So this situation occurred in the past couple of weeks, and got reported in the Hessen regional news in the last day or two.
A school group out of Giessen (forty miles north of Frankfurt) had a tour arranged....to the Buchenwald Concentration Camp (roughly a 90 minute drive east of Giessen).....over near Erfurt.
14-year old kids in this group.
The intention is that you provide instruction on the war, the holocaust, and the damages done to society.
Kids visit the Camp, and on the return back home....on the bus....three of the young 'lads' flip on some anti-Jew type music and sing this on the bus. As far as I can see....the driver didn't hear it or report. It comes from other kids on the bus.
In terms of facts.....no kids have been identified yet. Yes, it's more or less third-hand information and it's gotten folks all riled up. You will have to go to virtually every single kid on that bus (fifty-plus) and interrogate them.
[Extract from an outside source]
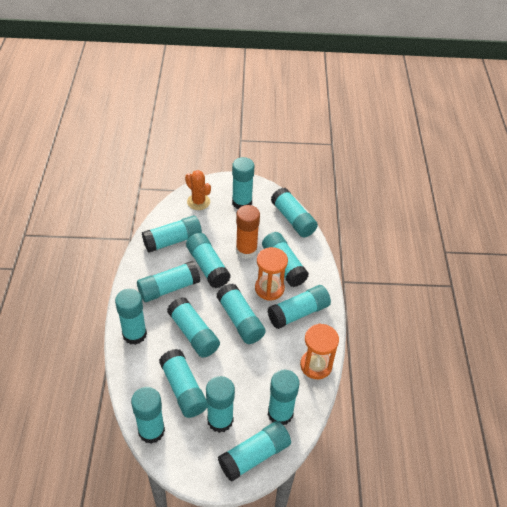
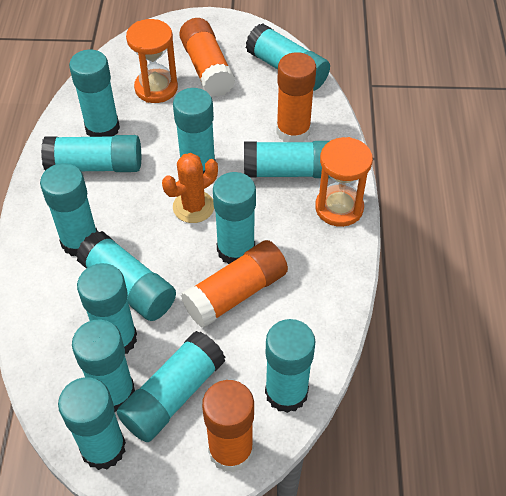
orange glue stick: 1 -> 4
turquoise glue stick: 15 -> 13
If identified, then you go to the worst case scenario....where they toss the kids out of this school. Best case scenario, you put the three into some mandatory re-education or indoctrination program.
The curious thing is that this has gotten into the news cycle and is one of the top five stories of the day. Politicians are pumped-up over it, and journalists are talking over the pitiful nature of 'kids'.
You can go back to the 1960s and find that these concentration camp tours are mandatory to a great extent, and funded by the districts.
The curious in this case, no one has said ethnic status of the kids, and it will probably be a public issue if they are non-German.
3 comments:
How did your kids cope with these things when growing up in the German system? I tell mine that they're Australian, and thus they were on the other side of this war.
My kid was in the German system from Kindergarten on. However, this was a rural area, and they did not take 'tours' like this one described above. The school did tours to regional museums. I would say that the kid grew up skeptical of the 'system' and the intentions of teachers.
But I would suggest that most kids coming out of the German school system over the past thirty years...aren't exactly buying into WW II guilt. They've simply moved on. You can test them on a dozen WW II facts that most should know, and they know almost nothing.
Although my wife came through the system around that time (she's in her 30's) and they were swamped with guilt over it. So it could be regionally specific.